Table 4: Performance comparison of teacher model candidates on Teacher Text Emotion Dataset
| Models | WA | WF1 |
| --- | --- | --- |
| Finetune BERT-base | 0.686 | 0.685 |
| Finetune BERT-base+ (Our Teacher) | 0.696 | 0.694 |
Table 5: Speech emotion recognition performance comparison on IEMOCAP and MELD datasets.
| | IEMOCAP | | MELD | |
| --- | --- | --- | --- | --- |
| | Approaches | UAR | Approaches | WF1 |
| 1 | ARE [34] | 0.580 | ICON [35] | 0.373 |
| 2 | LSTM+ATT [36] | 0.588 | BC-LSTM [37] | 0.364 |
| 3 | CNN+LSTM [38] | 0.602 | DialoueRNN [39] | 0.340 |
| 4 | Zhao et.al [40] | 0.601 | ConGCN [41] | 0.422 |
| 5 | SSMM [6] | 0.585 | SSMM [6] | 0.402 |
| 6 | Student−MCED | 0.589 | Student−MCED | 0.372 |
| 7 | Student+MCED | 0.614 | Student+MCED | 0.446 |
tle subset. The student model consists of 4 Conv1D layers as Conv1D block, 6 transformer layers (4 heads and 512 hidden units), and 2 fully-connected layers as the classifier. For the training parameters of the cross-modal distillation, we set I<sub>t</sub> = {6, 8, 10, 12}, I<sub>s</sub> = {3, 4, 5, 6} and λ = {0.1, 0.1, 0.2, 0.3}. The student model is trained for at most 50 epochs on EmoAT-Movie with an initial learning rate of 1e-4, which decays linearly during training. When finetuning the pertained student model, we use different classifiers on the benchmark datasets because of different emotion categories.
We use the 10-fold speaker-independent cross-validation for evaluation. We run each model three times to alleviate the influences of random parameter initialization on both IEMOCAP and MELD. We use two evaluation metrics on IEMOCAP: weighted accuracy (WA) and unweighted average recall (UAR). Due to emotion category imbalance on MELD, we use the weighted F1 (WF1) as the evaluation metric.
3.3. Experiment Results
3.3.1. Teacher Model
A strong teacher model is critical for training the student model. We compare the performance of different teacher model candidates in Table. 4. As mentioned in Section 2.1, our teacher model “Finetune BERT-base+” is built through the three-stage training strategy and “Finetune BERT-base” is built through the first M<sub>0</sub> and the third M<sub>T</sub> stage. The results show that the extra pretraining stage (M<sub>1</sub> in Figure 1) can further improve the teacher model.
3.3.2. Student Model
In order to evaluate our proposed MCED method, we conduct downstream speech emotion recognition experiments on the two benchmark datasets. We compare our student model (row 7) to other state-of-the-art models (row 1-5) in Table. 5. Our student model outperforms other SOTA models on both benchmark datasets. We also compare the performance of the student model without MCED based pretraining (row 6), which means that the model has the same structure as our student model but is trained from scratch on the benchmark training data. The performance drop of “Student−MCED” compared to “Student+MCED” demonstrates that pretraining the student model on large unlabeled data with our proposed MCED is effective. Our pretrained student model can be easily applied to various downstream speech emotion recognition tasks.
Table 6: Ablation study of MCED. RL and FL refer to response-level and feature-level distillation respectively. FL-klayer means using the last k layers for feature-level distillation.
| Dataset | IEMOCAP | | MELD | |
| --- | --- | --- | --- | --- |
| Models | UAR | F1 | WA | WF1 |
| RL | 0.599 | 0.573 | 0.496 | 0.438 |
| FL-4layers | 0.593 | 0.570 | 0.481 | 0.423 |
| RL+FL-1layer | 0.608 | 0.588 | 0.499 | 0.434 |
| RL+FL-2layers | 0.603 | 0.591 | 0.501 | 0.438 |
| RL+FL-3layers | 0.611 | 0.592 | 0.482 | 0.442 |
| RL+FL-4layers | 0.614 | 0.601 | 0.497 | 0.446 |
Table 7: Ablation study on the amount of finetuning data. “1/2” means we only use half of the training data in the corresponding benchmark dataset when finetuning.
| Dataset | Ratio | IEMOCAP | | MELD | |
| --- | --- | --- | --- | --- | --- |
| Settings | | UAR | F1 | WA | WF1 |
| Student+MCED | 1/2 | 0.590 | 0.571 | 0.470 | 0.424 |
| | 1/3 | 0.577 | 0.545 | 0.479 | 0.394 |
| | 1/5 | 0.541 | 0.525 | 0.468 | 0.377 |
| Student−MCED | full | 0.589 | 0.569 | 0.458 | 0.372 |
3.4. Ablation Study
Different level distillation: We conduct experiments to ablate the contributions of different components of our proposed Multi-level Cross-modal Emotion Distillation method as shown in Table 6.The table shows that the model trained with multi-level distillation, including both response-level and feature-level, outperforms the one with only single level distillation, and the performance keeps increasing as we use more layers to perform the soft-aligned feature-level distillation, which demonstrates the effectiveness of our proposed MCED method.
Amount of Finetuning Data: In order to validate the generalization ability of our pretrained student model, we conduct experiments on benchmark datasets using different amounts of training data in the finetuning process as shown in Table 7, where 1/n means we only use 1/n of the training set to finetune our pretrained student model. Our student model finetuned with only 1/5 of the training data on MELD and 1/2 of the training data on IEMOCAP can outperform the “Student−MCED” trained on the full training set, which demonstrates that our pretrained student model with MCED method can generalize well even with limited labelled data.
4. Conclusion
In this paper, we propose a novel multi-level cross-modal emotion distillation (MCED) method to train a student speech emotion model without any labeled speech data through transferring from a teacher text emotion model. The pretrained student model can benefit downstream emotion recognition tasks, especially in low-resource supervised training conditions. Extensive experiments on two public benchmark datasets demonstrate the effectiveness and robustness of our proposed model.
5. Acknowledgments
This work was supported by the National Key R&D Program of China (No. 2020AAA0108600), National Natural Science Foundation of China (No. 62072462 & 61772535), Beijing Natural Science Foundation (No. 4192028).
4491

- **Directions for this task**
Output the records above exactly, from their first line through the line that contains "3.3.2. Student Model", and add nothing.

- **Response for this exercise**
Table 4: Performance comparison of teacher model candidates on Teacher Text Emotion Dataset
| Models | WA | WF1 |
| --- | --- | --- |
| Finetune BERT-base | 0.686 | 0.685 |
| Finetune BERT-base+ (Our Teacher) | 0.696 | 0.694 |
Table 5: Speech emotion recognition performance comparison on IEMOCAP and MELD datasets.
| | IEMOCAP | | MELD | |
| --- | --- | --- | --- | --- |
| | Approaches | UAR | Approaches | WF1 |
| 1 | ARE [34] | 0.580 | ICON [35] | 0.373 |
| 2 | LSTM+ATT [36] | 0.588 | BC-LSTM [37] | 0.364 |
| 3 | CNN+LSTM [38] | 0.602 | DialoueRNN [39] | 0.340 |
| 4 | Zhao et.al [40] | 0.601 | ConGCN [41] | 0.422 |
| 5 | SSMM [6] | 0.585 | SSMM [6] | 0.402 |
| 6 | Student−MCED | 0.589 | Student−MCED | 0.372 |
| 7 | Student+MCED | 0.614 | Student+MCED | 0.446 |
tle subset. The student model consists of 4 Conv1D layers as Conv1D block, 6 transformer layers (4 heads and 512 hidden units), and 2 fully-connected layers as the classifier. For the training parameters of the cross-modal distillation, we set I<sub>t</sub> = {6, 8, 10, 12}, I<sub>s</sub> = {3, 4, 5, 6} and λ = {0.1, 0.1, 0.2, 0.3}. The student model is trained for at most 50 epochs on EmoAT-Movie with an initial learning rate of 1e-4, which decays linearly during training. When finetuning the pertained student model, we use different classifiers on the benchmark datasets because of different emotion categories.
We use the 10-fold speaker-independent cross-validation for evaluation. We run each model three times to alleviate the influences of random parameter initialization on both IEMOCAP and MELD. We use two evaluation metrics on IEMOCAP: weighted accuracy (WA) and unweighted average recall (UAR). Due to emotion category imbalance on MELD, we use the weighted F1 (WF1) as the evaluation metric.
3.3. Experiment Results
3.3.1. Teacher Model
A strong teacher model is critical for training the student model. We compare the performance of different teacher model candidates in Table. 4. As mentioned in Section 2.1, our teacher model “Finetune BERT-base+” is built through the three-stage training strategy and “Finetune BERT-base” is built through the first M<sub>0</sub> and the third M<sub>T</sub> stage. The results show that the extra pretraining stage (M<sub>1</sub> in Figure 1) can further improve the teacher model.
3.3.2. Student Model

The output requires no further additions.